Oui. On va rompre avec la solidarité qui existe aujourd’hui entre les malades et les bien portants. Il va y avoir une globalisation des maladies. C’est le côté planétaire qui va primer. Si on prend l’exemple du diabète, chaque malade va investir dans sa propre maladie, à l’échelle mondiale. La notion même de pays va exploser. Nous serons à la fois connectés au global, mais rattachés aux régions, qui vont se renforcer. Car grâce à Watson, on pourra compiler des données médicales plus locales, où on tient compte de la culture, de l’environnement et des habitudes du patient.
Y a-t-il aussi des enjeux sur le plan pharmaceutique?

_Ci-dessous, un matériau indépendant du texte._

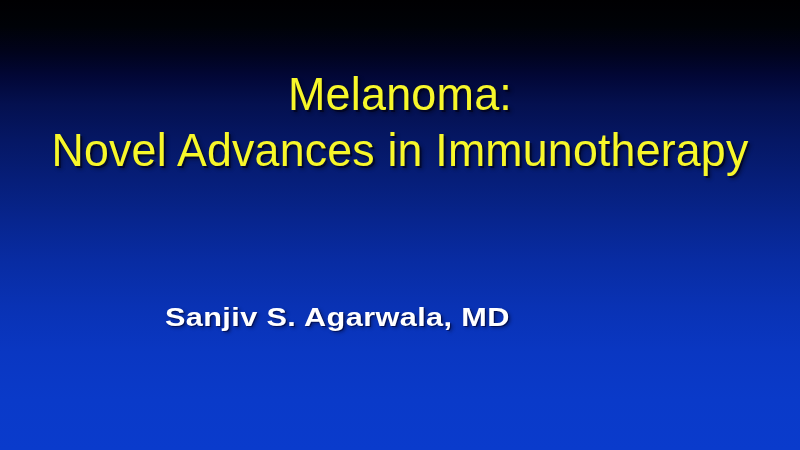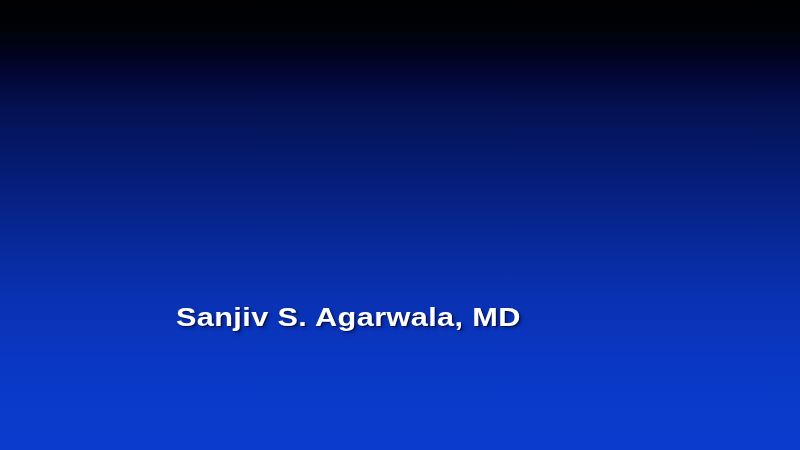"Melanoma:" div { html: none -> <div> <span>Melanoma:</span> <span>Novel Advances in Immunotherapy</span> </div> }
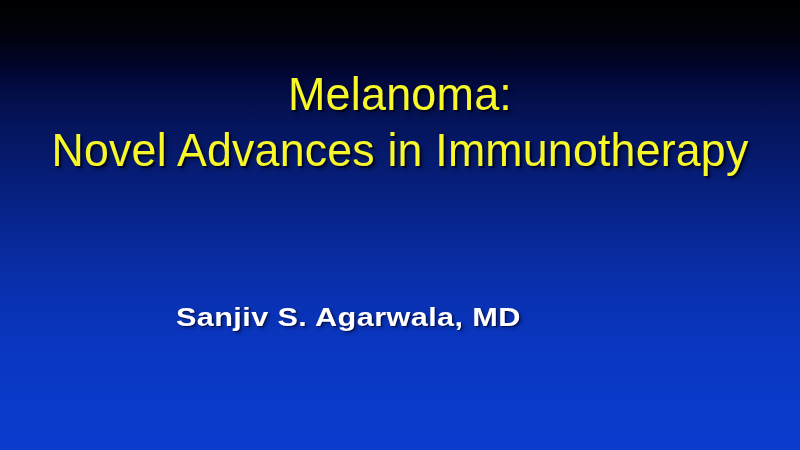"Sanjiv S. Agarwala, MD" #author-block { left: 11px -> 0 }
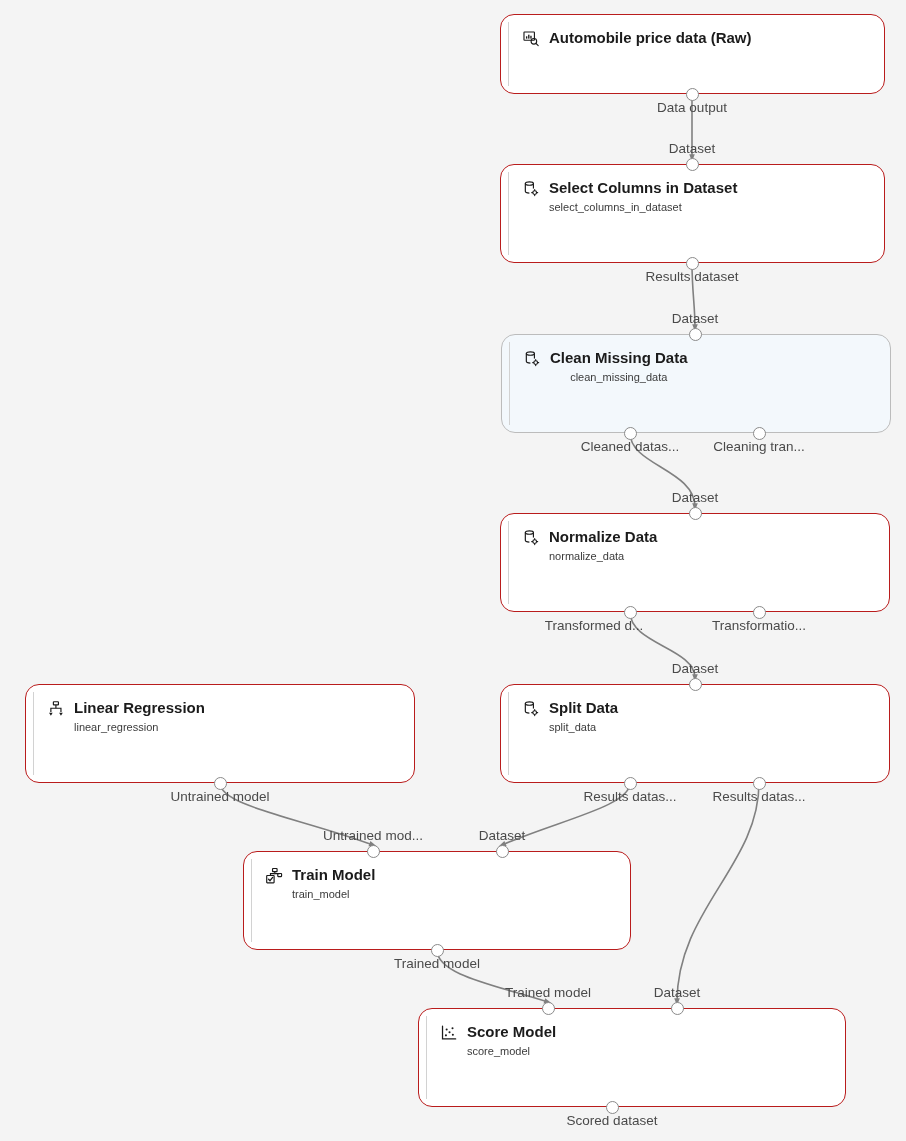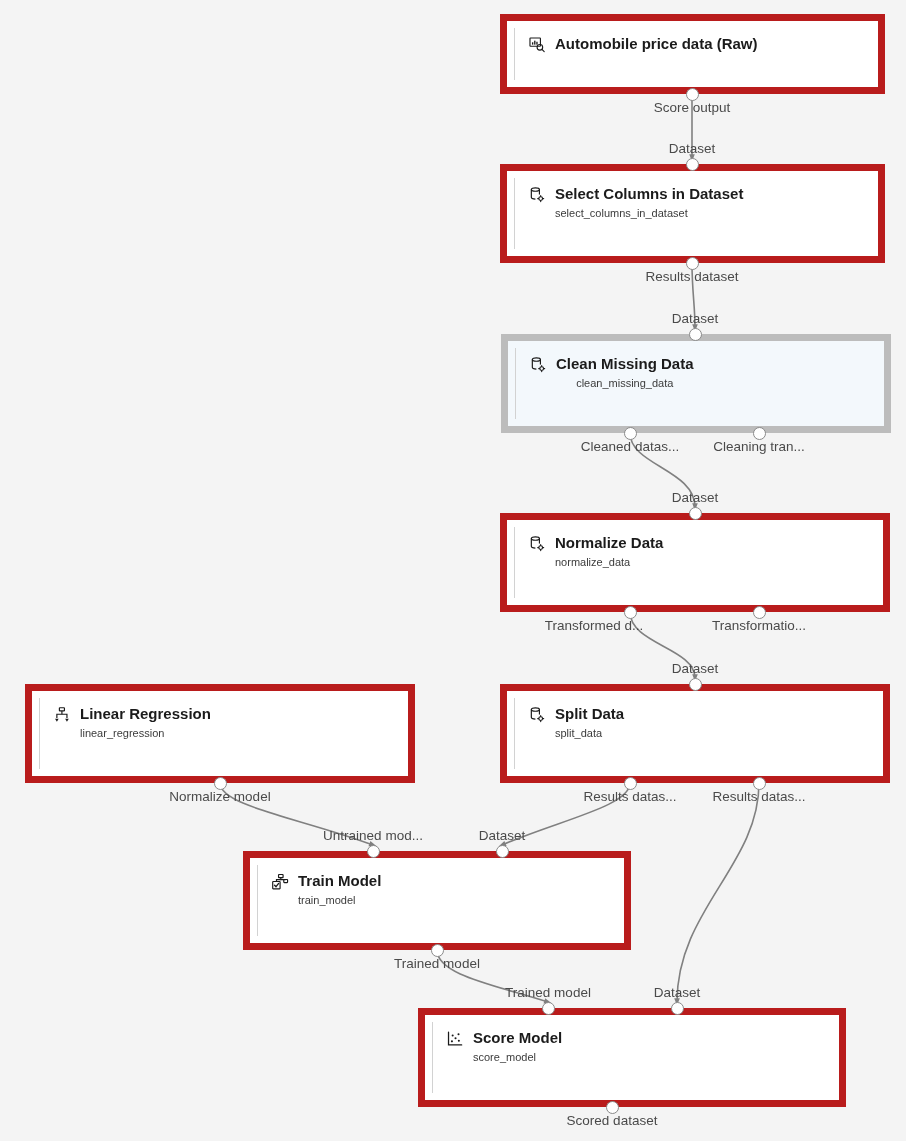"Automobile price data (Raw)" .node { border: 7px solid #b91c1c -> 1px solid #b91c1c; border-radius: 0 -> 14px }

Oui. Les relations entre l’industrie du médicament, du matériel et le patient vont changer. On va même assister à l’explosion du système de la pharmaceutique. Pour la première fois, la Food and Drug Administration (FDA) aux Etats-Unis a autorisé l’impression 3D d’un médicament antiépileptique directement par le pharmacien qui va le créer en fonction d’un patient particulier, de son poids, du dosage prescrit, etc. A terme, le patient recevra le principe actif sous forme de poudre et pourra imprimer sa pilule à domicile. Des pans entiers de spécialités vont disparaître. Les biologistes deviendront inutiles, les laboratoires deviendront de grandes usines à traiter des résultats. L’échographe, le stéthoscope du XXIe siècle, seront de la taille d’un smartphone.
Comment réagit le monde médical aux visions que vous nous présentez?
Il y a 10 ans, je me faisais siffler. Mais comme ce que je décris touche désormais tous les domaines, les gens commencent à y croire. Les étudiants en médecine sont très connectés aujourd’hui, et sont donc très ouverts. Nous avons par contre un grand travail à mener auprès des politiques à qui nous devrons expliquer comment tout va changer.
Sera-t-il difficile d’intégrer ces nouvelles technologies dans l’univers des patients?
Non. Les patients sont très ouverts, par exemple dans la délégation de certaines tâches du médecin aux infirmières. Ils comprennent que ce n’est pas seulement le médecin qui les prend en charge, mais toute une chaîne. La machine intervient comme une aide à l’humain, qui demeure présent pour conseiller, rassurer et qui engage sa responsabilité. La consultation avec le médecin lui-même s’en trouve plus intense et plus resserrée. Les gens ont par ailleurs l’habitude d’être confrontés à des machines au quotidien. Quand vous téléphonez et que vous devez taper «1» ou «2», vous parlez à un ordinateur, il n’y a personne au bout du fil.
Quelles questions éthiques le recours à l’intelligence artificielle et aux immenses bases de données soulève-t-il?
Nous sommes effectivement confrontés à de nouvelles questions, sur la diffusion des données médicales du patient, sur le maintien du secret médical, sur la possibilité non plus seulement de réparer l’homme, mais de pouvoir l’«augmenter».
Peut-on attendre un impact positif sur les coûts de la santé?
C’est une question très compliquée. Les innovations ont un coût très élevé jusqu’à ce qu’elles deviennent une tradition. Les coûts baissent au fur et à mesure de l’industrialisation et de la concurrence. Mais on est des pays riches, on trouvera des financements. Si nos pays ont du mal à décrocher de leur histoire, les pays émergents vont directement passer à ces technologies.